While one can always “skip the intro” and the end credits but there is the option to check the credits in OTT platforms. It's important to consider that unlike Bollywood hits and Punjabi ditties, these OSTs have no elaborate marketing machinery behind them and no big budgets to boast. The Little Things’ title track Song for Survival, for instance, is a DIY video. Dice Media’s parent company Pocket Aces’ co-founder, Ashwin Suresh, shot bits of it, too, standing next to his director of photography. Featuring its music composer and lyricist Neel Adhikari and actor Mithila Palkar, the video also uses animation and visual representation of the lyrics to enhance the impact.  Most production houses and OTT platforms set aside 1-5% of their production budget for music. The show’s popularity drives people to its music and not the other way around, says Suresh of Pocket Aces to ET Magazine. It also keeps helps create memory of the show intact between two seasons, he adds.  Shruti Naik validates his argument. “If I’ve just watched a show and liked its tracks, I spend the weeks that follow listening to its OSTs, googling the artist and their music. Almost 30-40% of my playlist has OSTs from my favorite shows,” says Naik, 28, a flamenco guitarist based in Vancouver to ET Magazine ALTBalaji has amped up its game with artists like Shreya Ghoshal and Papon singing in some of the OSTs. Major music labels have begun to take note already with two of Hungama Play's OSTs from its web show Bar Code made available on T-Series' YouTube channel and Sony Music has picked music distribution rights for at least five web shows across OTT platforms.
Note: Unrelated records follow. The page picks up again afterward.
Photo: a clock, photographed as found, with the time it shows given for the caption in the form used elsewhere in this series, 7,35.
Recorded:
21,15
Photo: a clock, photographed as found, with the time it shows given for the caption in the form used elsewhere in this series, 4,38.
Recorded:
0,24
"At 50 million views, the audio-video streaming numbers for Four More Shots' title track across platforms are as good as a regular Bollywood movie. The genre will have a slow start, but over a period of time, there won't be any difference between Bollywood music and web series music," - Jay Mehta, head of digital business at Sony Music India told ET magazine.

Struggling streams

Artists are also bullish about this genre even though streaming revenues are low, royalty contracts too complicated including archaic clauses. One harbinger of the industry is Dub Sharma, who enthralled the audience with his musical chops in Gully Boy, and is trying to decode the royalty collection process so he can simplify it for his community of musicians. Sharma recently gave the distribution rights to one of his old tracks called Roshay to Amazon Prime's Made In Heaven.
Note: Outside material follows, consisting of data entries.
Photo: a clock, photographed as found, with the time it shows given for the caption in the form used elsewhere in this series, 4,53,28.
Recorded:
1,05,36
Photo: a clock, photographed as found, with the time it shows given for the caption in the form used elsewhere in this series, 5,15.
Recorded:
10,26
"OTT players don't have the rights to shows for perpetuity," he says. "So, if your music continues to run on their platforms after a show's contract renewal, your payouts also go up." 
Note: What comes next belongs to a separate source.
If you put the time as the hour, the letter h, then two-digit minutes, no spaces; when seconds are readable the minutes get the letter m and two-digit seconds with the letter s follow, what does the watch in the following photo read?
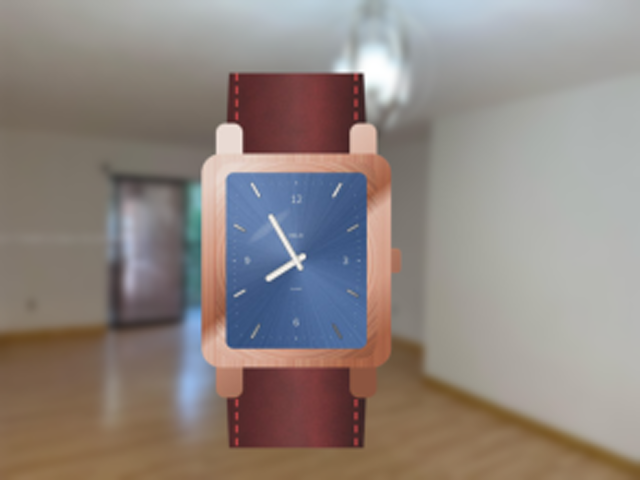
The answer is 7h55
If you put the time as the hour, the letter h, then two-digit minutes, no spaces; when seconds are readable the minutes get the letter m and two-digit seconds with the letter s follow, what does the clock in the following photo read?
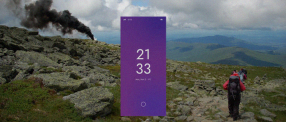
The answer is 21h33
All this chatter around royalty and payout is Greek to an upcoming artist like Nilotpal Bora. TVF spotted the 29-year-old Assamese artist on YouTube two years ago and roped him in for Tripling's second season. His composition Ishq ka haafiz has been making waves ever since the series released on the platform and SonyLIV and since then, Bora has been on music tours. But is this growth sustainable? Only time and streams will tell.